**INSTRUCTION**
Write the records out exactly as they read, but not the pictures.

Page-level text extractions
★ ★ ★ ★ ★

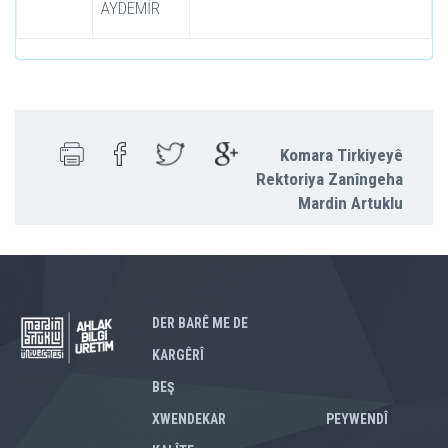
AYDEMİR
Komara Tirkiyeyê
Rektoriya Zanîngeha
Mardin Artuklu
DER BARÊ ME DE
KARGÊRÎ
BEŞ
XWENDEKAR
PEYWENDÎ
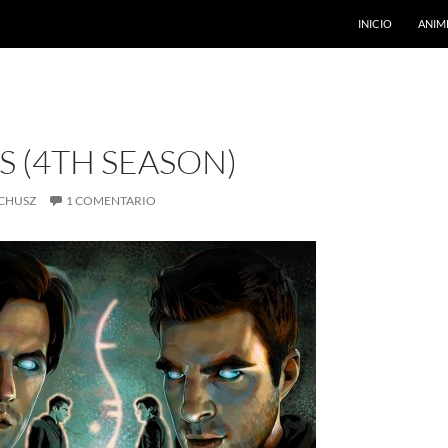
INICIO
ANIM
 (4TH SEASON)
CHUSZ
1 COMENTARIO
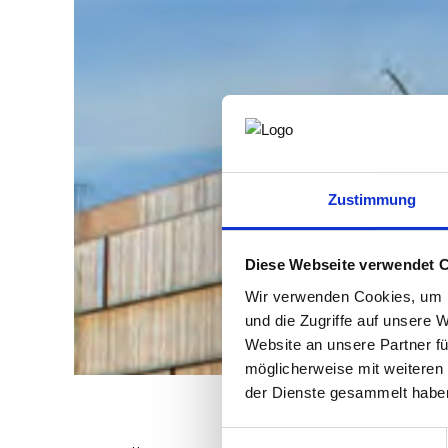
Zustimmung
Diese Webseite verwendet 
Wir verwenden Cookies, um I
und die Zugriffe auf unsere 
Website an unsere Partner fü
möglicherweise mit weiteren
der Dienste gesammelt habe
Einwilligungsauswahl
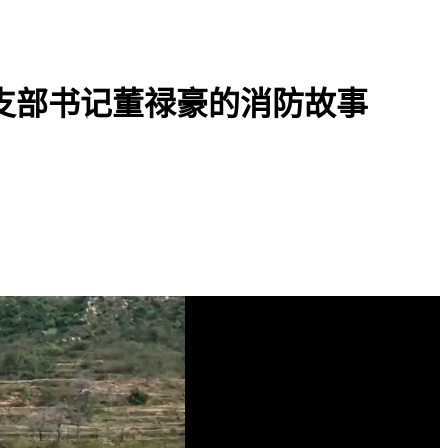
支部书记董禄豪的消防故事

★ ★ ★ ★ ★

**ANSWER TO THIS EXERCISE**
AYDEMİR
Komara Tirkiyeyê
Rektoriya Zanîngeha
Mardin Artuklu
DER BARÊ ME DE
KARGÊRÎ
BEŞ
XWENDEKAR
PEYWENDÎ
INICIO
ANIM
 (4TH SEASON)
CHUSZ
1 COMENTARIO
Zustimmung
Diese Webseite verwendet 
Wir verwenden Cookies, um I
und die Zugriffe auf unsere 
Website an unsere Partner fü
möglicherweise mit weiteren
der Dienste gesammelt habe
Einwilligungsauswahl
支部书记董禄豪的消防故事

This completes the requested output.